Zhong noted that the study doesn’t address the underlying mechanisms driving the observed association between 8-hour TRE and CV death.

“However, we did observe that people who restricted eating to a period less than 8 hours per day had less lean muscle mass compared with those with typical eating duration of 12-16 hours. Loss of lean body mass has been linked to higher risk of cardiovascular mortality,” Zhong said.

“Based on the evidence as of now, focusing on what people eat appears to be more important than focusing on the time when they eat. There are certain dietary approaches with compelling health benefits to choose, such as DASH diet and Mediterranean diet,” Zhong told | Medscape Cardiology.

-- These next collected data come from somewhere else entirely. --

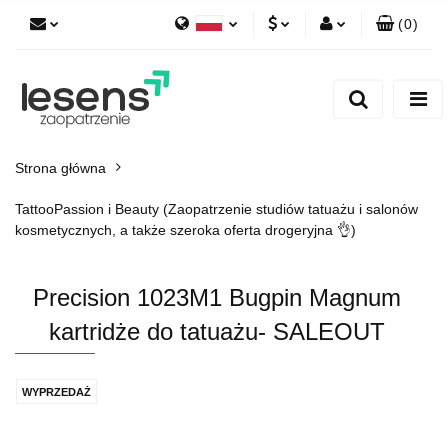
(
0
)
Polski
PLN
Zaloguj się
English
Zarejestruj się
EUR
Dodaj zgłoszenie
CZK
Strona główna
TattooPassion i Beauty (Zaopatrzenie studiów tatuażu i salonów
kosmetycznych, a także szeroka oferta drogeryjna 👌)
Precision 1023M1 Bugpin Magnum
kartridże do tatuażu- SALEOUT
WYPRZEDAŻ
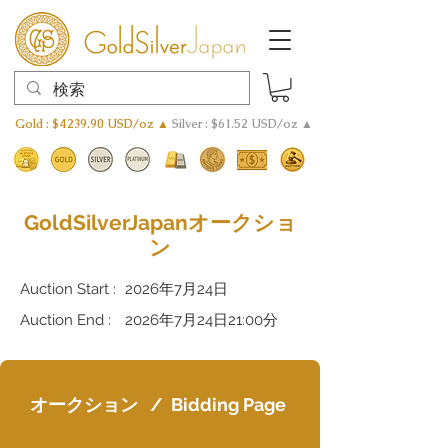
Gold : $4239.90 USD/oz ▲
Silver : $61.52 USD/oz ▲
GoldSilverJapanオークショ
ン
Auction Start :
2026年7月24日
Auction End :
2026年7月24日21:00分
オークション
/
Bidding Page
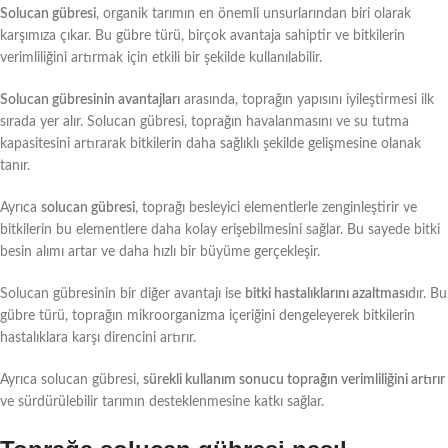
Solucan gübresi
, organik tarımın en önemli unsurlarından biri olarak
karşımıza çıkar. Bu gübre türü, birçok avantaja sahiptir ve bitkilerin
verimliliğini artırmak için etkili bir şekilde kullanılabilir.
Solucan gübresinin avantajları
arasında, toprağın yapısını iyileştirmesi ilk
sırada yer alır. Solucan gübresi, toprağın havalanmasını ve su tutma
kapasitesini artırarak bitkilerin daha sağlıklı şekilde gelişmesine olanak
tanır.
Ayrıca
solucan gübresi
, toprağı besleyici elementlerle zenginleştirir ve
bitkilerin bu elementlere daha kolay erişebilmesini sağlar. Bu sayede bitki
besin alımı artar ve daha hızlı bir büyüme gerçekleşir.
Solucan gübresinin bir diğer avantajı ise
bitki hastalıklarını azaltması
dır. Bu
gübre türü, toprağın mikroorganizma içeriğini dengeleyerek bitkilerin
hastalıklara karşı direncini artırır.
Ayrıca solucan gübresi,
sürekli kullanım sonucu toprağın verimliliğini artırır
ve sürdürülebilir tarımın desteklenmesine katkı sağlar.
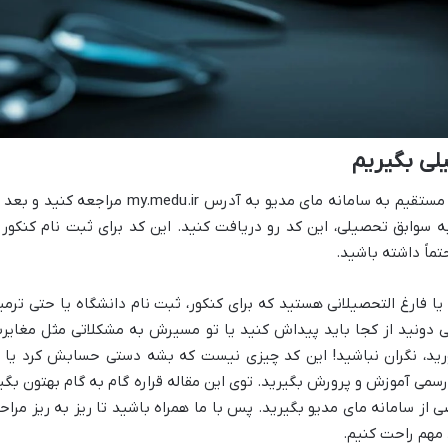
برای گرفتن کد ۱۹ رقمی سوابق تحصیلی، باید مستقیم به سامانه مای مدیو به آدرس my.medu.ir مراجعه کنید 
ه سوابق تحصیلی، این کد رو دریافت کنید. این کد برای ثبت نام کنکور 
تماً داشته باشید.
ا فارغ التحصیلانی هستید که برای کنکور، ثبت نام دانشگاه یا حتی ترمی
ز دارید، ولی نمی دونید از کجا باید پیداش کنید یا تو مسیرش به مشکلاتی مثل مغایر
رید، نگران نباشید! این کد چیزی نیست که بشه دستی حسابش کرد یا ا
 رسمی آموزش و پرورش بگیرید. توی این مقاله قراره گام به گام بهتون بگی
ز سامانه مای مدیو بگیرید. پس با ما همراه باشید تا ریز به ریز مراح
د مهم راحت کنیم.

Intermittent fasting is “certainly an interesting concept and one on which the potential mechanisms underlying the improvements in short outcome studies and preclinical studies in animals are strongly being pursued,” Sean Heffron, MD, cardiologist at the Center for the Prevention of Cardiovascular Disease at NYU Langone Heart, New York, NY, who wasn’t involved in the study, told | Medscape Cardiology.

Heffron expressed skepticism about the study results calling them “far from complete” and noted that data on diet was based on only 2-day diet records without correction for confounding variables.

Heffron also noted that the restricted diet group has more smokers and more men. “I would “strongly anticipate that once appropriate corrections are made, the findings will no longer persist in statistical significance,” Heffron said.

He emphasized the need for more rigorous research before making clinical recommendations. When patients ask about intermittent fasting, Heffron said he tells them, “If it works for you, that’s fine,” but he doesn’t provide a recommendation for or against it.